Horses are a handful, no doubt. You have to have a heart of gold and patience that never ends to train and tame a wild pony. But, for new ponies or horses that have been owned before, the tasks of health and bonding might come a little easier. Below you will find 3 methods for keeping your horses happy, healthy, and active.
Bond with Your Horse
Horses have a lot of the same qualities and needs as humans, dogs, cats—really, any domesticated animal. They require love, attention, and care, but it could take months before a horse bonds with a new owner. Especially if that particular horse has been owned before. Be strong and persistent in your methods, while maintaining a gentle daily interaction with your horse. Show your love with gentle pats and soft brushings, but also accept that your horse might need time to acclimate to your everyday routine.
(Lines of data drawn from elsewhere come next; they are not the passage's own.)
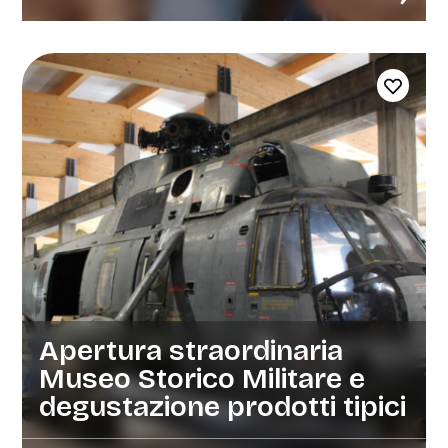
Apertura straordinaria
Museo Storico Militare e
degustazione prodotti tipici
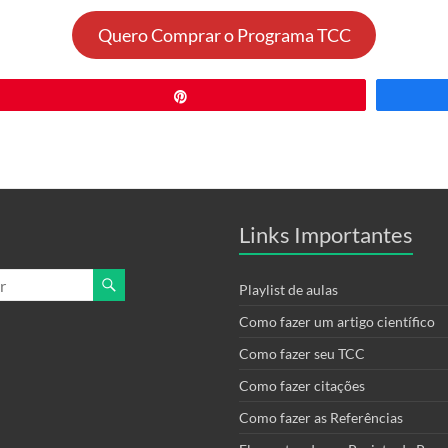
Quero Comprar o Programa TCC
Pin
Links Importantes
Playlist de aulas
Como fazer um artigo científico
Como fazer seu TCC
Como fazer citações
Como fazer as Referências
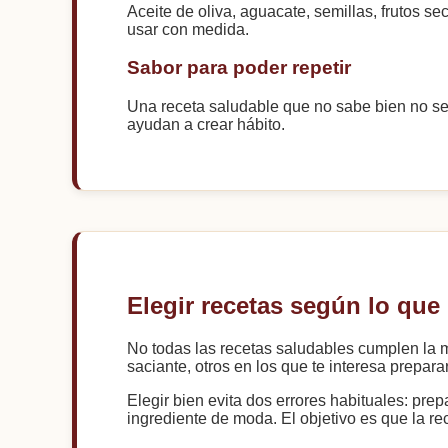
Aceite de oliva, aguacate, semillas, frutos 
usar con medida.
Sabor para poder repetir
Una receta saludable que no sabe bien no se m
ayudan a crear hábito.
Elegir recetas según lo que
No todas las recetas saludables cumplen la mi
saciante, otros en los que te interesa prepa
Elegir bien evita dos errores habituales: pr
ingrediente de moda. El objetivo es que la rec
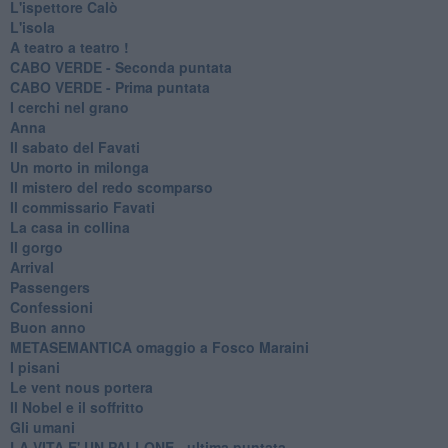
L'ispettore Calò
L'isola
A teatro a teatro !
CABO VERDE - Seconda puntata
CABO VERDE - Prima puntata
I cerchi nel grano
Anna
Il sabato del Favati
Un morto in milonga
Il mistero del redo scomparso
Il commissario Favati
La casa in collina
Il gorgo
Arrival
Passengers
Confessioni
Buon anno
METASEMANTICA omaggio a Fosco Maraini
I pisani
Le vent nous portera
Il Nobel e il soffritto
Gli umani
LA VITA E' UN PALLONE - ultima puntata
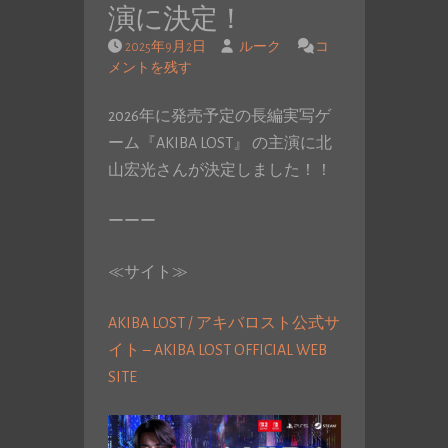
演に決定！
2025年9月2日
ルーク
コ
メントを残す
2026年に発売予定の長編実写ゲ
ーム『AKIBA LOST』 の主演に北
山宏光さんが決定しました！！
ーーー
≪サイト≫
AKIBA LOST / アキバロスト公式サ
イト – AKIBA LOST OFFICIAL WEB
SITE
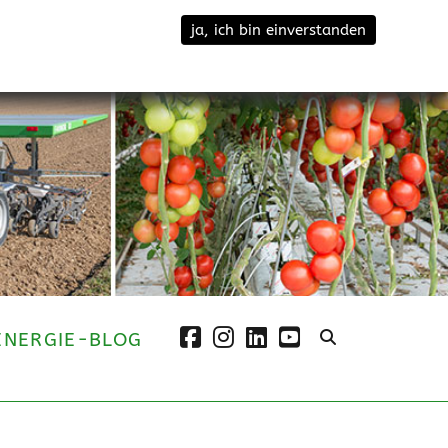
ja, ich bin einverstanden
facebook
instagram
linkedin
youtube
ENERGIE-BLOG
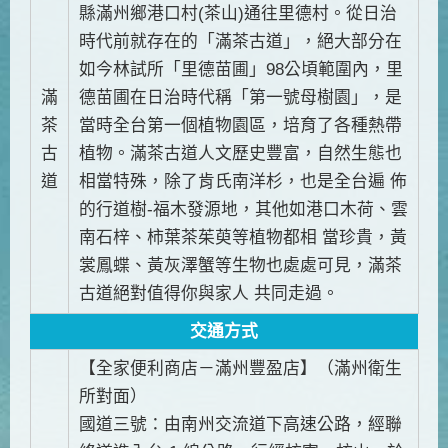
縣滿州鄉港口村(茶山)通往里德村。從日治
時代前就存在的「滿茶古道」，絕大部分在
如今林試所「里德苗圃」98公頃範圍內，里
滿
德苗圃在日治時代稱「第一號母樹園」，是
茶
當時全台第一個植物園區，培育了各種熱帶
古
植物。滿茶古道人文歷史豐富，自然生態也
道
相當特殊，除了肯氏南洋杉，也是全台遍 佈
的行道樹-福木發源地，其他如港口木荷、雲
南石梓、柿葉茶茱萸等植物都相 當珍貴，黃
裳鳳蝶、黃灰澤蟹等生物也處處可見，滿茶
古道絕對值得你與家人 共同走過。
交通方式
【全家便利商店－滿州豐盈店】（滿州衛生
所對面）
國道三號：由南州交流道下高速公路，經聯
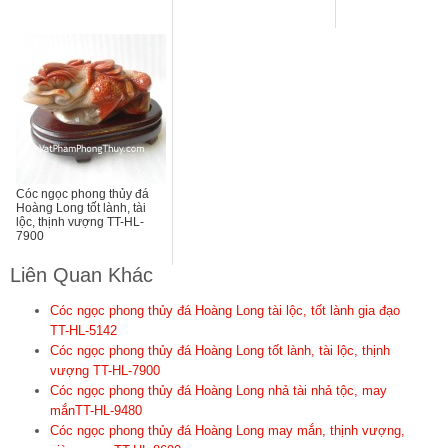
Cóc ngọc phong thủy đá
Hoàng Long tốt lành, tài
lộc, thịnh vượng TT-HL-
7900
Liên Quan Khác
Cóc ngọc phong thủy đá Hoàng Long tài lộc, tốt lành gia đạo
TT-HL-5142
Cóc ngọc phong thủy đá Hoàng Long tốt lành, tài lộc, thịnh
vượng TT-HL-7900
Cóc ngọc phong thủy đá Hoàng Long nhả tài nhả tộc, may
mắnTT-HL-9480
Cóc ngọc phong thủy đá Hoàng Long may mắn, thịnh vượng,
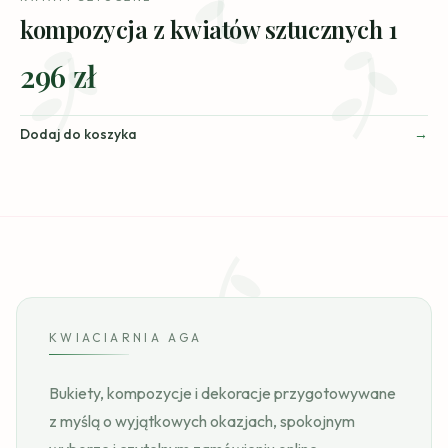
kompozycja z kwiatów sztucznych 1
296 zł
Dodaj do koszyka
KWIACIARNIA AGA
Bukiety, kompozycje i dekoracje przygotowywane
z myślą o wyjątkowych okazjach, spokojnym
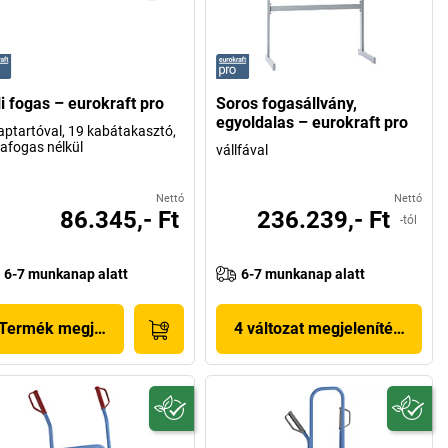
li fogas – eurokraft pro
Soros fogasállvány,
egyoldalas – eurokraft pro
aptartóval, 19 kabátakasztó,
afogas nélkül
vállfával
Nettó
Nettó
86.345,- Ft
236.239,- Ft
-tól
6-7 munkanap alatt
6-7 munkanap alatt
Termék megjelenítése
4 változat megjelenítése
Make Supplements & Healthy Food a Priority
Horses can grow into big animals with particular, picky needs. Plenty of grass, food, and water will keep your horse’s body in excellent condition, while regular supplements can help keep your charge strong and active. For instance, supplements, like Cetyl M for horses, provides a double dose of important calcium to strength bones and lubricate joints. When in doubt, ask your vet for recommendations on how to keep your horse healthy and happy.
Train Your Horse
There are some people that labor under the misconception that horses don’t need to be trained. However, if you are going to keep horses as pets, you need to train them with a saddle, as well as teach them how to behave around other people, children, and animals. You can use sugar cubes and fruit slices as occasional treats to train your horse. But really work on getting them use to your riding equipment and daily routine. It might take a few months, and a lot of patience, but be persistent and gentle to see results.
While each horse is different and unique in their behaviors and needs, the aforementioned guidelines are basics. The important thing to remember is that a happy, healthy horse will show it in their stride, attitude, and mood. If your horse is acting ornery or upset, there could be something wrong. Be sure to check with your vet often to keep your horse in tiptop condition.